Fermentation can also help create protein concentrates and isolates from Saskatchewan-grown grains and pulses that are easier for humans to digest. Therefore, your body ends up getting more from the same amount of food, Tyagi says.
One of Tyagi’s companies, Proveta Nutrition, has already seen success using fermentation to create a cost-effective animal feed that does just that.
Another Canadian company, Algarithm, has used fermentation to create an environmentally friendly, plant-based omega-3 oil. Now, she’s working with the Food Center to test new ways to use the oil in food products.
The next biological revolution
In 2020, McKinsey and Company, a management consulting firm, estimated that the biomanufacturing industry could grow to $4 trillion annually globally over the next 10 to 20 years.

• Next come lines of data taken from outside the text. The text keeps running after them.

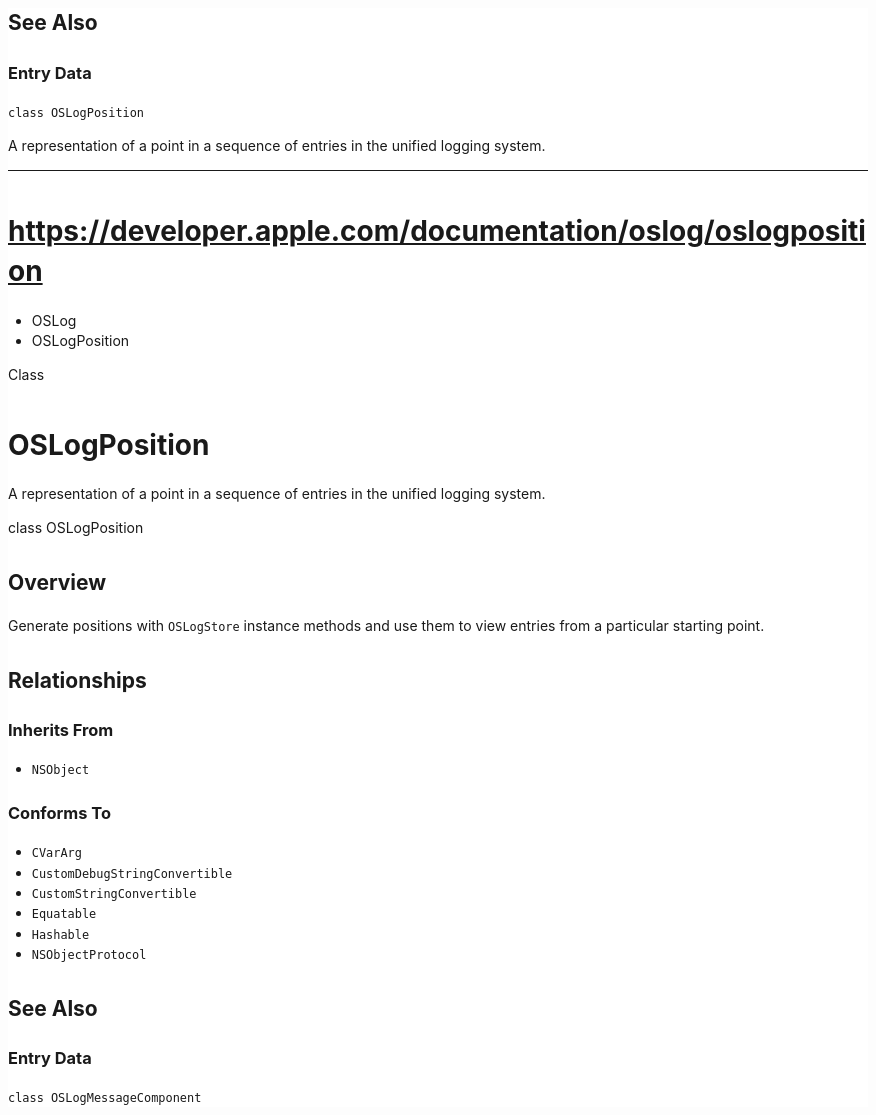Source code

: ## See Also

### Entry Data

`class OSLogPosition`

A representation of a point in a sequence of entries in the unified logging system.

---

# <https://developer.apple.com/documentation/oslog/oslogposition>

- OSLog
- OSLogPosition

Class

# OSLogPosition

A representation of a point in a sequence of entries in the unified logging system.

class OSLogPosition

## Overview

Generate positions with `OSLogStore` instance methods and use them to view entries from a particular starting point.

## Relationships

### Inherits From

- `NSObject`

### Conforms To

- `CVarArg`
- `CustomDebugStringConvertible`
- `CustomStringConvertible`
- `Equatable`
- `Hashable`
- `NSObjectProtocol`

## See Also

### Entry Data

`class OSLogMessageComponent`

“It’s seen as the next biological revolution or the next industrial revolution,” says Webb.
To get there, Canadian companies need more support to scale their production to get the items on the shelves at reasonable prices.
“There are a lot of organizations in Canada working in this area and when we put all these efforts together, there is still not enough capacity,” Tolbeck says. “So this is a really developing area. Over the next 30 years, we’re going to need a lot of fermentation and bioengineering research, incubation and commercialization for startups to grow and then commercialize that.”
The Saskatchewan Food Industry Development Center is building an eight thousand square foot facility in Saskatoon to support exactly that.
“It’s a place where we can experiment and try different things on a large enough scale to see whether or not it will work when we get to 100,000 liters,” says Ben Kelly, president of Algarithm.
Last year, the Food Center also announced with its partners that it would commit $1.3 million to expand its brewing and training program, with an emphasis on plant-based products.
Another challenge, Webb says, is tackling the regulatory side of things.
“One of the things that has been really challenging to innovate in agriculture and food is being able to take really interesting technical innovations and make them impact the market,” he says.
Any new food processing technology in Canada is subject to strict federal regulations, which some members of the industry believe could inhibit innovation.
Tyagi also sees the need for investment – cash and otherwise.
“The industry is very new, so the participation of all stakeholders is required for the rapid growth and expansion of the sector,” he says.
Despite these challenges, there is a strong sense of optimism within the sector.
“We need to be more proactive in building resilience into our systems here at home and internationally to ensure food security,” says Webb. “I think innovation is the answer. I believe because of our performance and proven track record in terms of new tools, new technologies and new innovations, we can meet these challenges.”